» WHAT THE TASK ASKS:
Search the data for the word "الشهرية". Reproduce every line where it is found.

» Items from a dataset:
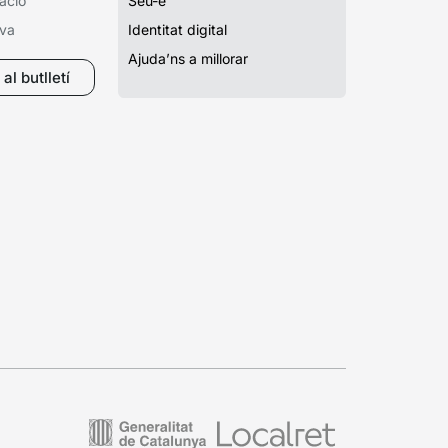
ació
Seu-e
iva
Identitat digital
Ajuda’ns a millorar
al butlletí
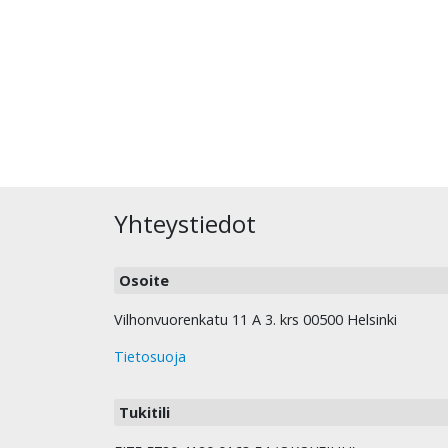
Yhteystiedot
Osoite
Vilhonvuorenkatu 11 A 3. krs 00500 Helsinki
Tietosuoja
Tukitili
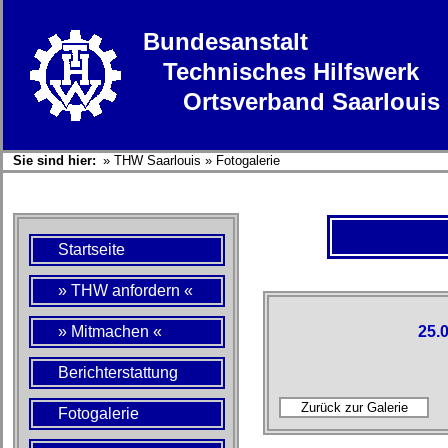
Bundesanstalt
Technisches Hilfswerk
Ortsverband Saarlouis
Sie sind hier:
»
THW Saarlouis
»
Fotogalerie
Startseite
» THW anfordern «
» Mitmachen «
25.
Berichterstattung
Fotogalerie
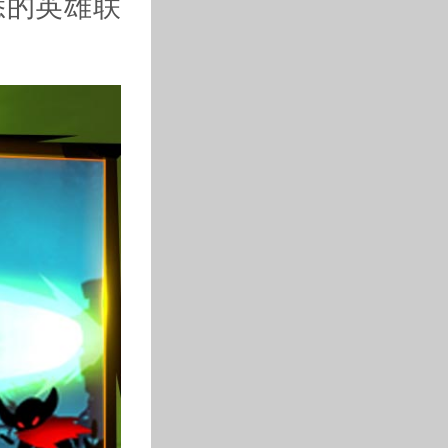
悉的英雄联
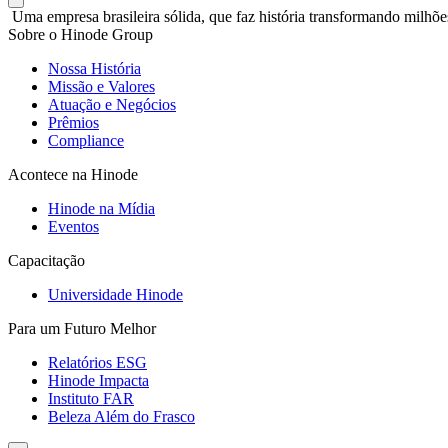
Uma empresa brasileira sólida, que faz história transformando milhõe
Sobre o Hinode Group
Nossa História
Missão e Valores
Atuação e Negócios
Prêmios
Compliance
Acontece na Hinode
Hinode na Mídia
Eventos
Capacitação
Universidade Hinode
Para um Futuro Melhor
Relatórios ESG
Hinode Impacta
Instituto FAR
Beleza Além do Frasco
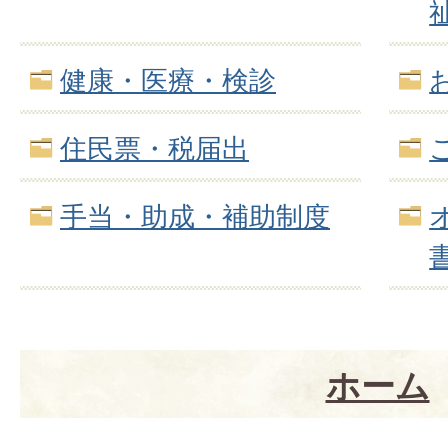
健康・医療・検診
住民票・税届出
手当・助成・補助制度
ホーム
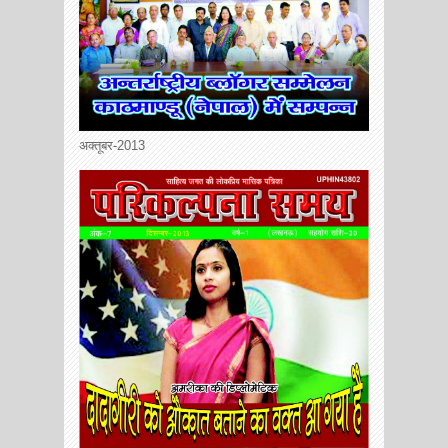
अक्तूबर-2013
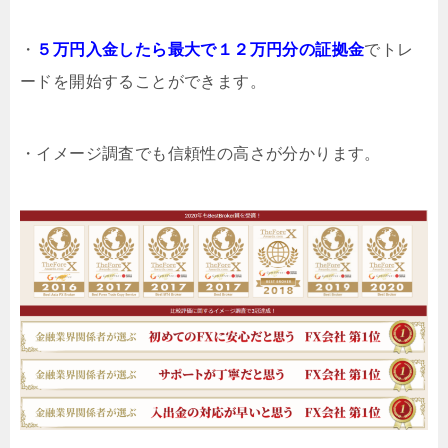
・
５万円入金したら最大で１２万円分の証拠金
でトレ
ードを開始することができます。
・イメージ調査でも信頼性の高さが分かります。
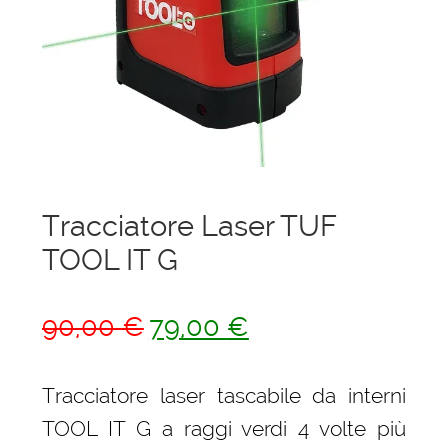
menu
Ponteggi
child
Espandi
Scale in alluminio
il
menu
Espandi
Parapetti Ringhiere Balaustre in acciaio e
child
il
alluminio
menu
child
Valigie
Tracciatore Laser TUF
TOOL IT G
Cerniere freni per porte
Articoli per la casa
Il
Il
90,00
€
79,00
€
prezzo
prezzo
originale
attuale
Tracciatore laser tascabile da interni
era:
è:
TOOL IT G a raggi verdi 4 volte più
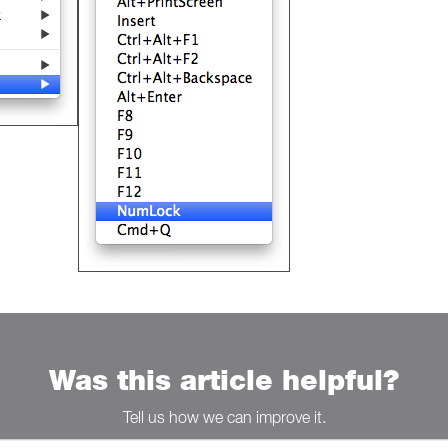
Was this article helpful?
Tell us how we can improve it.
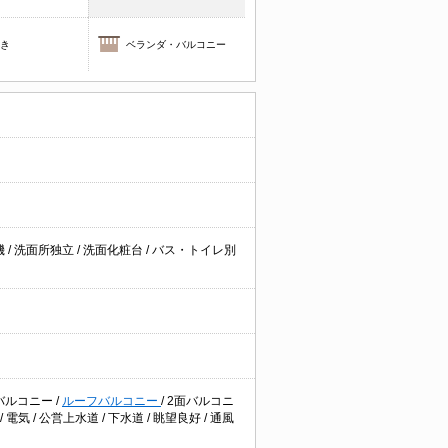
焚き
ベランダ・バルコニー
機
/
洗面所独立
/
洗面化粧台
/
バス・トイレ別
バルコニー
/
ルーフバルコニー
/
2面バルコニ
/
電気
/
公営上水道
/
下水道
/
眺望良好
/
通風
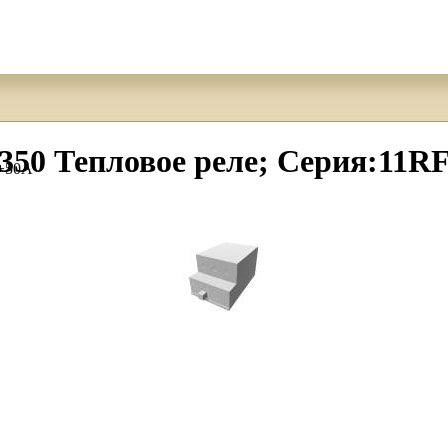
0 Тепловое реле; Серия:11RF
5÷50А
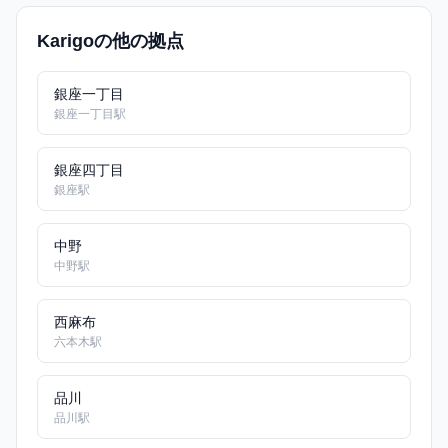
Karigoの他の拠点
銀座一丁目
銀座一丁目駅
銀座四丁目
銀座駅
中野
中野駅
西麻布
六本木駅
品川
品川駅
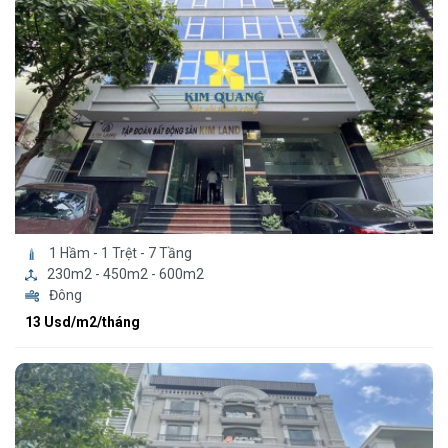
1 Hầm - 1 Trệt - 7 Tầng
230m2 - 450m2 - 600m2
Đông
13 Usd/m2/tháng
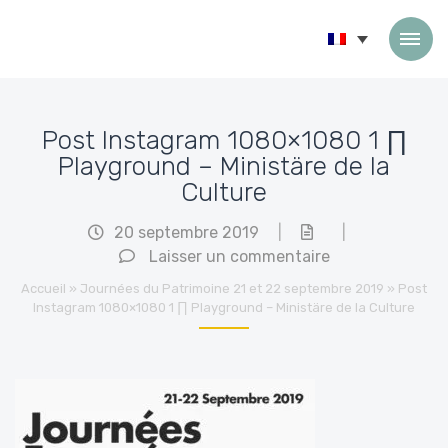
Passer au contenu
Post Instagram 1080×1080 1 ∏
Playground – Ministäre de la
Culture
20 septembre 2019
|
|
Laisser un commentaire
Accueil
»
Journées du Patrimoine 21 et 22 septembre 2019
»
Post
Instagram 1080×1080 1 ∏ Playground – Ministäre de la Culture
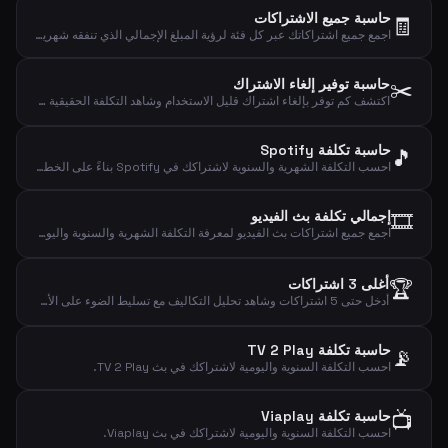
حاسبة جميع الاشتراكات
🧾
اجمع جميع اشتراكاتك عبر كل فئة لرؤية المبلغ الإجمالي الذي تنفقه شهرياً وسنوياً ويومياً.
✂️
حاسبة توفير إلغاء الاشتراك
اكتشف كم توفر بإلغاء اشتراك قليل الاستخدام وشاهد التكلفة الحقيقية لكل استخدام فعلي.
حاسبة تكلفة Spotify
🎵
احسب التكلفة الشهرية والسنوية لاشتراكك في Spotify بناءً على الخطة المختارة.
🎞️
إجمالي تكلفة بث الفيديو
اجمع جميع اشتراكات بث الفيديو لمعرفة التكلفة الشهرية والسنوية واليومية الإجمالية.
🏆
أغلى 3 اشتراكات
أدخل حتى 5 اشتراكات وشاهد تحليل التكاليف مع تسليط الضوء على الأغلى.
حاسبة تكلفة TV 2 Play
📡
احسب التكلفة السنوية واليومية لاشتراكك في بث TV 2 Play.
📺
حاسبة تكلفة Viaplay
احسب التكلفة السنوية واليومية لاشتراكك في بث Viaplay.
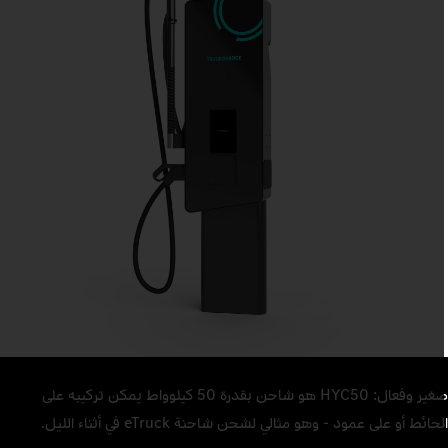
صغير وفعال: HYC50 هو شاحن بقدرة 50 كيلوواط يمكن تركيبه على
لحائط أو على عمود - وهو مثالي لشحن شاحنة eTruck في أثناء الليل.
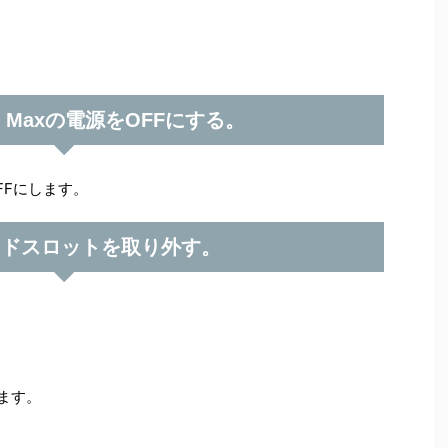
e 4 Maxの電源をOFFにする。
Fにします。
カードスロットを取り外す。
ます。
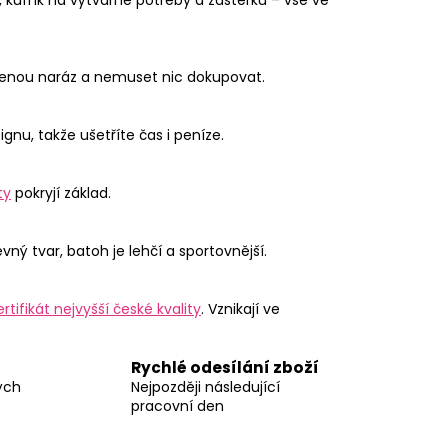
řešenou naráz a nemuset nic dokupovat.
gnu, takže ušetříte čas i peníze.
ty
pokryjí základ.
ý tvar, batoh je lehčí a sportovnější.
rtifikát nejvyšší české kvality
. Vznikají ve
Rychlé odesílání zboží
ých
Nejpozději následující
pracovní den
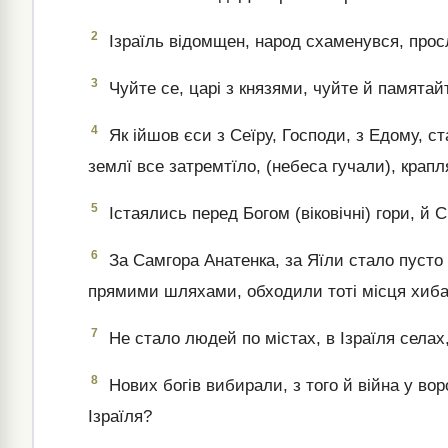
2
Ізраїль відомщен, народ схаменувся, прос
3
Чуйте се, царі з князями, чуйте й памятай
4
Як ійшов єси з Сеїру, Господи, з Едому, ста
землї все затремтїло, (небеса гучали), кра
5
Істаялись перед Богом (віковічні) гори, й
6
За Самгора Анатенка, за Яїли стало пусто
прямими шляхами, обходили тоті місця хиба
7
Не стало людей по містах, в Ізраїля селах,
8
Нових богів вибирали, з того й війна у вор
Ізраїля?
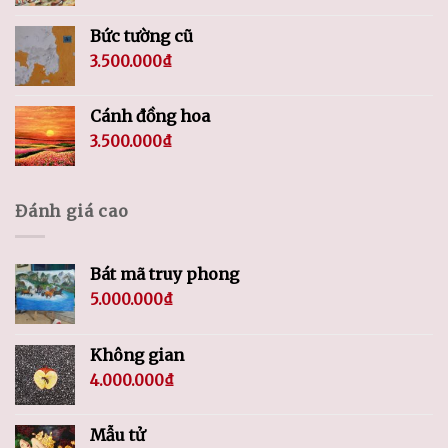
Bức tường cũ
3.500.000
₫
Cánh đồng hoa
3.500.000
₫
Đánh giá cao
Bát mã truy phong
5.000.000
₫
Không gian
4.000.000
₫
Mẫu tử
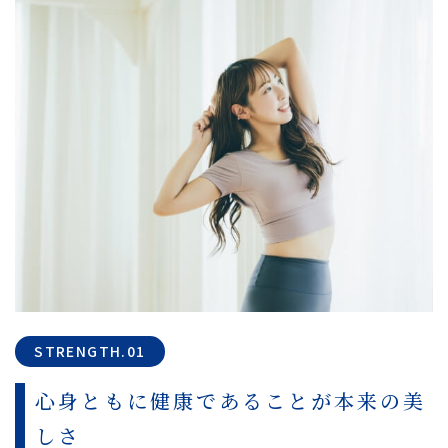
STRENGTH.01
心身ともに健康であることが本来の美
しさ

» ANSWER TO THE PROBLEM:
احسب التكلفة الشهرية والسنوية لاشتراكك في Spotify بناءً على الخطة المختارة.
اجمع جميع اشتراكات بث الفيديو لمعرفة التكلفة الشهرية والسنوية واليومية الإجمالية.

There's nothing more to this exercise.